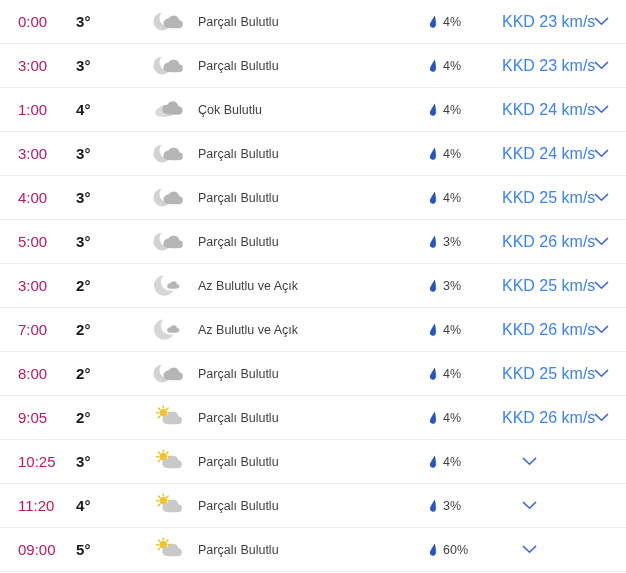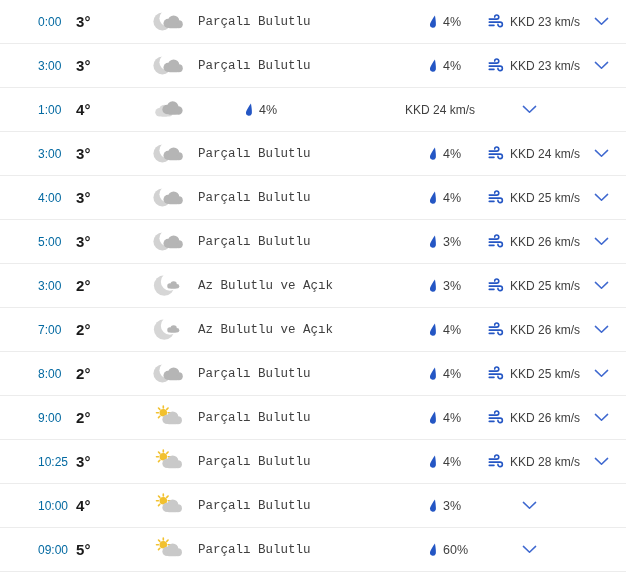--- a/index.html
+++ b/index.html
@@ -12,32 +12,32 @@
   .row{
     display:grid;
     grid-template-columns:58px 76px 46px 1fr 88px 118px 26px;
     align-items:center;
     height:43px;
     padding:0 12px 0 18px;
     border-bottom:1px solid #ececec;
     background:#fff;
     cursor:pointer;
   }
-  .time{font-size:12px;color:#0369a1;margin-left:20px;}
+  .time{font-size:15px;color:#be185d;}
   .temp{font-size:15px;font-weight:700;color:#1a1a1a;letter-spacing:.2px;}
   .wicon{display:flex;align-items:center;}
   .wicon svg{display:block;}
-  .desc{font-size:12.5px;color:#3f3f3f;white-space:nowrap;overflow:hidden;font-family:Liberation Mono, monospace;}
+  .desc{font-size:12.5px;color:#3f3f3f;white-space:nowrap;overflow:hidden;}
   .precip{
     display:flex;align-items:center;gap:6px;
     padding-left:46px;font-size:12.5px;color:#3f3f3f;white-space:nowrap;
   }
   .wind{
-    display:flex;align-items:center;gap:5px;
-    padding-left:18px;font-size:12px;color:#404040;white-space:nowrap;
+    display:flex;align-items:center;gap:14px;
+    padding-left:18px;font-size:16px;color:#3b82f6;white-space:nowrap;
   }
   .expand{
     background:none;border:none;padding:0;margin:0;cursor:pointer;
     display:flex;align-items:center;justify-content:center;height:100%;width:100%;
   }
 </style>
 </head>
 <body>
 
 <div class="forecast-list">
@@ -125,20 +125,21 @@
       <rect x="8" y="15.5" width="10" height="5.2" rx="2.6"></rect>
     </g>
     <g fill="#b2b2b2">
       <circle cx="16" cy="13" r="5"></circle>
       <circle cx="22" cy="10.5" r="6.2"></circle>
       <circle cx="28" cy="14" r="4.5"></circle>
       <rect x="16" y="12.5" width="12" height="6" rx="3"></rect>
     </g>
   </svg>
       </span>
+    <span class="desc">Çok Bulutlu</span>
     <span class="precip">
       <svg width="9" height="14" viewBox="0 0 10 16" aria-hidden="true">
         <path d="M7.8 0.6 C7.8 0.6 2.6 7.6 2.1 10.9 a3.4 3.4 0 0 0 6.7 1 C9.3 8.6 7.8 0.6 7.8 0.6 Z" fill="#2456c4"></path>
       </svg>
       <span>4%</span>
     </span>
     <span class="wind">
       <svg width="17" height="15" viewBox="0 0 20 16" fill="none" stroke="#2456c4" stroke-width="1.9" stroke-linecap="round" aria-hidden="true">
         <path d="M1.5 5.2 h8.8 a2.4 2.4 0 1 0 -2.4 -2.4"></path>
         <path d="M1.5 8.8 h12.8 a2.6 2.6 0 1 1 -2.6 2.6"></path>
@@ -362,21 +363,21 @@
       </svg>
       <span>KKD 25 km/s</span>
     </span>
     <button class="expand" type="button">
       <svg width="15" height="9" viewBox="0 0 16 9" fill="none" stroke="#3e68cf" stroke-width="1.6" stroke-linecap="round" stroke-linejoin="round" aria-hidden="true">
         <path d="M1.5 1.2 L8 7.4 L14.5 1.2"></path>
       </svg>
     </button>
   </div>
     <div class="row">
-    <span class="time">9:00</span>
+    <span class="time">9:05</span>
     <span class="temp">2°</span>
     <span class="wicon">
         <svg width="32" height="25" viewBox="0 0 34 26" aria-hidden="true">
     <g stroke="#f2c12e" stroke-width="1.7" stroke-linecap="round">
       <line x1="12" y1="0.8" x2="12" y2="2.8"></line>
       <line x1="6.9" y1="2.9" x2="8.3" y2="4.3"></line>
       <line x1="4.8" y1="8" x2="6.8" y2="8"></line>
       <line x1="6.9" y1="13.1" x2="8.3" y2="11.7"></line>
       <line x1="17.1" y1="2.9" x2="15.7" y2="4.3"></line>
       <line x1="19.2" y1="8" x2="17.2" y2="8"></line>
@@ -433,36 +434,28 @@
     </g>
   </svg>
       </span>
     <span class="desc">Parçalı Bulutlu</span>
     <span class="precip">
       <svg width="9" height="14" viewBox="0 0 10 16" aria-hidden="true">
         <path d="M7.8 0.6 C7.8 0.6 2.6 7.6 2.1 10.9 a3.4 3.4 0 0 0 6.7 1 C9.3 8.6 7.8 0.6 7.8 0.6 Z" fill="#2456c4"></path>
       </svg>
       <span>4%</span>
     </span>
-    <span class="wind">
-      <svg width="17" height="15" viewBox="0 0 20 16" fill="none" stroke="#2456c4" stroke-width="1.9" stroke-linecap="round" aria-hidden="true">
-        <path d="M1.5 5.2 h8.8 a2.4 2.4 0 1 0 -2.4 -2.4"></path>
-        <path d="M1.5 8.8 h12.8 a2.6 2.6 0 1 1 -2.6 2.6"></path>
-        <path d="M1.5 12.6 h5.5"></path>
-      </svg>
-      <span>KKD 28 km/s</span>
-    </span>
-    <button class="expand" type="button">
-      <svg width="15" height="9" viewBox="0 0 16 9" fill="none" stroke="#3e68cf" stroke-width="1.6" stroke-linecap="round" stroke-linejoin="round" aria-hidden="true">
-        <path d="M1.5 1.2 L8 7.4 L14.5 1.2"></path>
-      </svg>
-    </button>
-  </div>
-    <div class="row">
-    <span class="time">10:00</span>
+    <button class="expand" type="button">
+      <svg width="15" height="9" viewBox="0 0 16 9" fill="none" stroke="#3e68cf" stroke-width="1.6" stroke-linecap="round" stroke-linejoin="round" aria-hidden="true">
+        <path d="M1.5 1.2 L8 7.4 L14.5 1.2"></path>
+      </svg>
+    </button>
+  </div>
+    <div class="row">
+    <span class="time">11:20</span>
     <span class="temp">4°</span>
     <span class="wicon">
         <svg width="32" height="25" viewBox="0 0 34 26" aria-hidden="true">
     <g stroke="#f2c12e" stroke-width="1.7" stroke-linecap="round">
       <line x1="12" y1="0.8" x2="12" y2="2.8"></line>
       <line x1="6.9" y1="2.9" x2="8.3" y2="4.3"></line>
       <line x1="4.8" y1="8" x2="6.8" y2="8"></line>
       <line x1="6.9" y1="13.1" x2="8.3" y2="11.7"></line>
       <line x1="17.1" y1="2.9" x2="15.7" y2="4.3"></line>
       <line x1="19.2" y1="8" x2="17.2" y2="8"></line>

> [TASK TO CARRY OUT] Without the images, output all the entries exactly as they stand.

> [WRITTEN RESPONSE]
--- a/index.html
+++ b/index.html
@@ -12,32 +12,32 @@
   .row{
     display:grid;
     grid-template-columns:58px 76px 46px 1fr 88px 118px 26px;
     align-items:center;
     height:43px;
     padding:0 12px 0 18px;
     border-bottom:1px solid #ececec;
     background:#fff;
     cursor:pointer;
   }
-  .time{font-size:12px;color:#0369a1;margin-left:20px;}
+  .time{font-size:15px;color:#be185d;}
   .temp{font-size:15px;font-weight:700;color:#1a1a1a;letter-spacing:.2px;}
   .wicon{display:flex;align-items:center;}
   .wicon svg{display:block;}
-  .desc{font-size:12.5px;color:#3f3f3f;white-space:nowrap;overflow:hidden;font-family:Liberation Mono, monospace;}
+  .desc{font-size:12.5px;color:#3f3f3f;white-space:nowrap;overflow:hidden;}
   .precip{
     display:flex;align-items:center;gap:6px;
     padding-left:46px;font-size:12.5px;color:#3f3f3f;white-space:nowrap;
   }
   .wind{
-    display:flex;align-items:center;gap:5px;
-    padding-left:18px;font-size:12px;color:#404040;white-space:nowrap;
+    display:flex;align-items:center;gap:14px;
+    padding-left:18px;font-size:16px;color:#3b82f6;white-space:nowrap;
   }
   .expand{
     background:none;border:none;padding:0;margin:0;cursor:pointer;
     display:flex;align-items:center;justify-content:center;height:100%;width:100%;
   }
 </style>
 </head>
 <body>
 
 <div class="forecast-list">
@@ -125,20 +125,21 @@
       <rect x="8" y="15.5" width="10" height="5.2" rx="2.6"></rect>
     </g>
     <g fill="#b2b2b2">
       <circle cx="16" cy="13" r="5"></circle>
       <circle cx="22" cy="10.5" r="6.2"></circle>
       <circle cx="28" cy="14" r="4.5"></circle>
       <rect x="16" y="12.5" width="12" height="6" rx="3"></rect>
     </g>
   </svg>
       </span>
+    <span class="desc">Çok Bulutlu</span>
     <span class="precip">
       <svg width="9" height="14" viewBox="0 0 10 16" aria-hidden="true">
         <path d="M7.8 0.6 C7.8 0.6 2.6 7.6 2.1 10.9 a3.4 3.4 0 0 0 6.7 1 C9.3 8.6 7.8 0.6 7.8 0.6 Z" fill="#2456c4"></path>
       </svg>
       <span>4%</span>
     </span>
     <span class="wind">
       <svg width="17" height="15" viewBox="0 0 20 16" fill="none" stroke="#2456c4" stroke-width="1.9" stroke-linecap="round" aria-hidden="true">
         <path d="M1.5 5.2 h8.8 a2.4 2.4 0 1 0 -2.4 -2.4"></path>
         <path d="M1.5 8.8 h12.8 a2.6 2.6 0 1 1 -2.6 2.6"></path>
@@ -362,21 +363,21 @@
       </svg>
       <span>KKD 25 km/s</span>
     </span>
     <button class="expand" type="button">
       <svg width="15" height="9" viewBox="0 0 16 9" fill="none" stroke="#3e68cf" stroke-width="1.6" stroke-linecap="round" stroke-linejoin="round" aria-hidden="true">
         <path d="M1.5 1.2 L8 7.4 L14.5 1.2"></path>
       </svg>
     </button>
   </div>
     <div class="row">
-    <span class="time">9:00</span>
+    <span class="time">9:05</span>
     <span class="temp">2°</span>
     <span class="wicon">
         <svg width="32" height="25" viewBox="0 0 34 26" aria-hidden="true">
     <g stroke="#f2c12e" stroke-width="1.7" stroke-linecap="round">
       <line x1="12" y1="0.8" x2="12" y2="2.8"></line>
       <line x1="6.9" y1="2.9" x2="8.3" y2="4.3"></line>
       <line x1="4.8" y1="8" x2="6.8" y2="8"></line>
       <line x1="6.9" y1="13.1" x2="8.3" y2="11.7"></line>
       <line x1="17.1" y1="2.9" x2="15.7" y2="4.3"></line>
       <line x1="19.2" y1="8" x2="17.2" y2="8"></line>
@@ -433,36 +434,28 @@
     </g>
   </svg>
       </span>
     <span class="desc">Parçalı Bulutlu</span>
     <span class="precip">
       <svg width="9" height="14" viewBox="0 0 10 16" aria-hidden="true">
         <path d="M7.8 0.6 C7.8 0.6 2.6 7.6 2.1 10.9 a3.4 3.4 0 0 0 6.7 1 C9.3 8.6 7.8 0.6 7.8 0.6 Z" fill="#2456c4"></path>
       </svg>
       <span>4%</span>
     </span>
-    <span class="wind">
-      <svg width="17" height="15" viewBox="0 0 20 16" fill="none" stroke="#2456c4" stroke-width="1.9" stroke-linecap="round" aria-hidden="true">
-        <path d="M1.5 5.2 h8.8 a2.4 2.4 0 1 0 -2.4 -2.4"></path>
-        <path d="M1.5 8.8 h12.8 a2.6 2.6 0 1 1 -2.6 2.6"></path>
-        <path d="M1.5 12.6 h5.5"></path>
-      </svg>
-      <span>KKD 28 km/s</span>
-    </span>
-    <button class="expand" type="button">
-      <svg width="15" height="9" viewBox="0 0 16 9" fill="none" stroke="#3e68cf" stroke-width="1.6" stroke-linecap="round" stroke-linejoin="round" aria-hidden="true">
-        <path d="M1.5 1.2 L8 7.4 L14.5 1.2"></path>
-      </svg>
-    </button>
-  </div>
-    <div class="row">
-    <span class="time">10:00</span>
+    <button class="expand" type="button">
+      <svg width="15" height="9" viewBox="0 0 16 9" fill="none" stroke="#3e68cf" stroke-width="1.6" stroke-linecap="round" stroke-linejoin="round" aria-hidden="true">
+        <path d="M1.5 1.2 L8 7.4 L14.5 1.2"></path>
+      </svg>
+    </button>
+  </div>
+    <div class="row">
+    <span class="time">11:20</span>
     <span class="temp">4°</span>
     <span class="wicon">
         <svg width="32" height="25" viewBox="0 0 34 26" aria-hidden="true">
     <g stroke="#f2c12e" stroke-width="1.7" stroke-linecap="round">
       <line x1="12" y1="0.8" x2="12" y2="2.8"></line>
       <line x1="6.9" y1="2.9" x2="8.3" y2="4.3"></line>
       <line x1="4.8" y1="8" x2="6.8" y2="8"></line>
       <line x1="6.9" y1="13.1" x2="8.3" y2="11.7"></line>
       <line x1="17.1" y1="2.9" x2="15.7" y2="4.3"></line>
       <line x1="19.2" y1="8" x2="17.2" y2="8"></line>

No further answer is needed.